Mid-way through the evening, my daughter decided to pull out the box of toy trains and build a rather complicated double-decker train trestle system that her Dad had purchased for Christmas one year. The thing is monstrous and beyond intricate. I knew she was going to start screeching about ten minutes into it, and sure enough, the fireworks started.
"Mom, can you help me?"
"Anna, I am really, really busy. You're going to have to figure it out for yourself, OK?"
She grumbled, but gave it a go. A few minutes later, she started in again.
"Mo-om! I can't get this to fit together!"
I shoved away from the computer with a huff and squatted down to look at it. She handed me the guide page and it looked like Greek to me. I spent a few minutes and succeeded in knocking half of it down as I got the other half to fit.
"Mom! You're wrecking it!"
I threw a piece down and with my hands on my hips, I started shouting.
"This is exactly what I didn't want to be doing, Anna! I am very, very busy and I don't have the time to be babysitting you!"
"You're not my babysitter - you're my MOTHER!!"
I looked at my beautiful daughter. My beautiful, bright, inquisitive daughter that I always complain gets the short end of the stick because her brother has a disability and gets the lion's share of attention around here. I opened my arms, and with her jaw quivering, she walked into them.
"I'm sorry, boo. You're right. You're absolutely right. I'm your Mother, and I definitely have time for you. Now let's tackle this thing!"
She smiled and snuffled and we tackled it like nobody's business. It looked like hell and we had to bang a couple of pieces together with the blunt end of a Thomas the Tank engine, but we got it connected and standing for about 10 minutes before it all collapsed and we started laughing.
A little while later, we watched the rain through the window, and she told me all about the school and their emergency plans should they ever get hit by a hurricane. Oh yes, they've got it all figured out ("Once the hurricane gets here, we duck."). Then we sang songs and did a goofy rain dance, joining hands with her brother and pretending to be Indians.
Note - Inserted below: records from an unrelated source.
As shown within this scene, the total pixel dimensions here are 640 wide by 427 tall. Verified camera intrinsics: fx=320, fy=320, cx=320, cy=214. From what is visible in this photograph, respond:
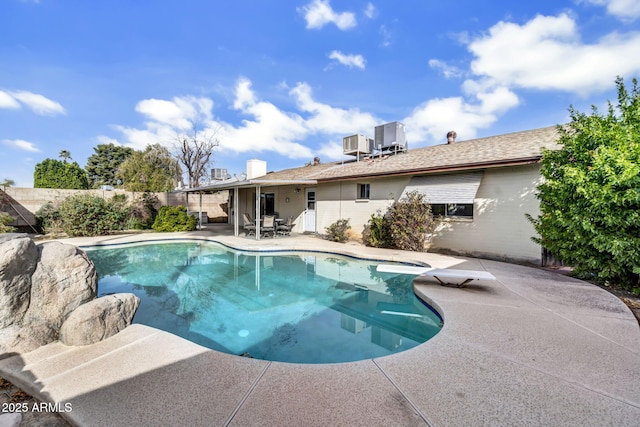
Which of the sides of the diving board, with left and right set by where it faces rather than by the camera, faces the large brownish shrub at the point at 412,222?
right

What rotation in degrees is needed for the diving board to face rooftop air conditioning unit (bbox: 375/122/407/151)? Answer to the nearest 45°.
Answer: approximately 90° to its right

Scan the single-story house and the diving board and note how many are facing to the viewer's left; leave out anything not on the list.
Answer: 1

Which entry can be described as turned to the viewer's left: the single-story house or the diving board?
the diving board

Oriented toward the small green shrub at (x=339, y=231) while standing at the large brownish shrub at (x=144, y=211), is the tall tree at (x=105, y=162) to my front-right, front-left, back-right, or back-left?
back-left

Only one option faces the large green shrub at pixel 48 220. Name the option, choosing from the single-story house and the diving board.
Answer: the diving board

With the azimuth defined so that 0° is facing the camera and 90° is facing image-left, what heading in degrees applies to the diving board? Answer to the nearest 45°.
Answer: approximately 90°

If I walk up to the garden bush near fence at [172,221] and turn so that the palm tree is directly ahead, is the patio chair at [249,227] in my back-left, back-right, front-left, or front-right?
back-right
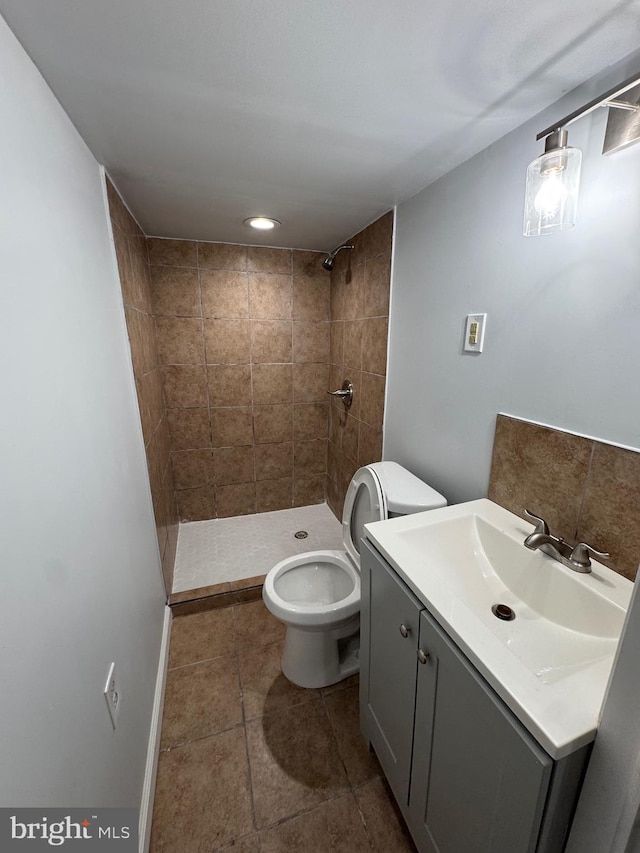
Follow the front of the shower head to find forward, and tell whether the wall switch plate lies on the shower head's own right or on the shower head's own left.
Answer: on the shower head's own left

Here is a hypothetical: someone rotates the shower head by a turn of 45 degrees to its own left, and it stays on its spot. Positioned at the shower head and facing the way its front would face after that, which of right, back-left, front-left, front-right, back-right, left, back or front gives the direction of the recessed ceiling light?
front

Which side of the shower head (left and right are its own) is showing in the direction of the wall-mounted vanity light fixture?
left

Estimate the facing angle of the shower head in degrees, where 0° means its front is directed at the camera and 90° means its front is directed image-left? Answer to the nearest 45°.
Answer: approximately 90°

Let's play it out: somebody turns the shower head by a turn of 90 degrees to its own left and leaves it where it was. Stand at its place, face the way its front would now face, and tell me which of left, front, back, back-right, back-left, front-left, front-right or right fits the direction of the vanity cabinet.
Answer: front
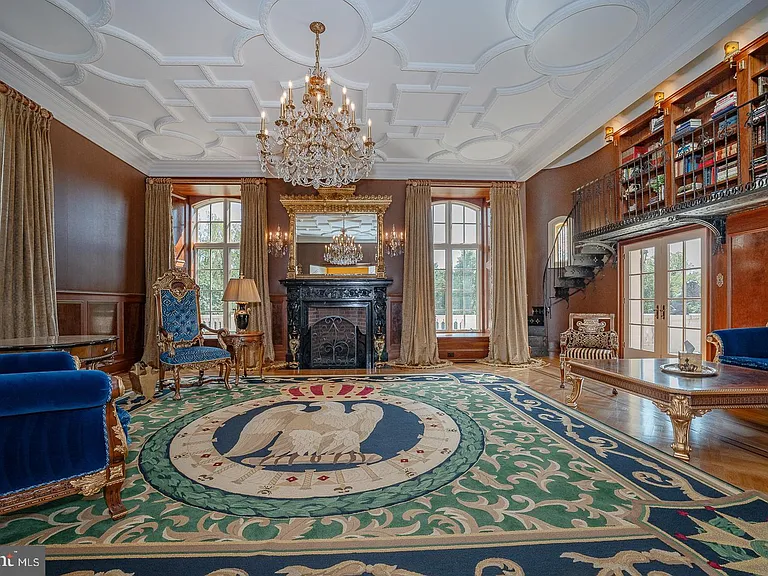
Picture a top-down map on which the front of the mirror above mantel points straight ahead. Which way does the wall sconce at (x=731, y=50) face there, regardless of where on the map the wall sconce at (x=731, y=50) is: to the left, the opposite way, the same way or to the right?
to the right

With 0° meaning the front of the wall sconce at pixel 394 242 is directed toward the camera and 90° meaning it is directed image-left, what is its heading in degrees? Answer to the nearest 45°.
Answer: approximately 0°

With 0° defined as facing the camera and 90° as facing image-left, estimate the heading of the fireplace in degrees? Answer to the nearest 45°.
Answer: approximately 0°

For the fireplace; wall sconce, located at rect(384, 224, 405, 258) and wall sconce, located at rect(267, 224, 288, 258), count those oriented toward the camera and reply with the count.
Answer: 3

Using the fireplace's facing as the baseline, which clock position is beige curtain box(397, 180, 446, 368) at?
The beige curtain is roughly at 9 o'clock from the fireplace.

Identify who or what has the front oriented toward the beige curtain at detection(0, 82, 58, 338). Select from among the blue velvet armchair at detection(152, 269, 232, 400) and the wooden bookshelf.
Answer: the wooden bookshelf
She asked if I knew any "real indians" and I told her of my paternal grandmother, her great-grandmother, who was Native American. We spent another half hour online learning about the Choctaw nation, where they lived and how they spent their time. During the winter months, whenever they were confined to their homes due to weather, they told stories about their ancestors.
"So we're just like them, telling stories while the weather is bad." She said. She's so damn smart.
We made cookies, you know. I just ate one and it had a long, blonde hair in it. I didn't care. Right now she's helping her brother with his math homework. She just gave him a high-five for doing it right.
I am the mother of a great kid. And I am so incredibly grateful that she took the time out of her busy schedule to remind me of that.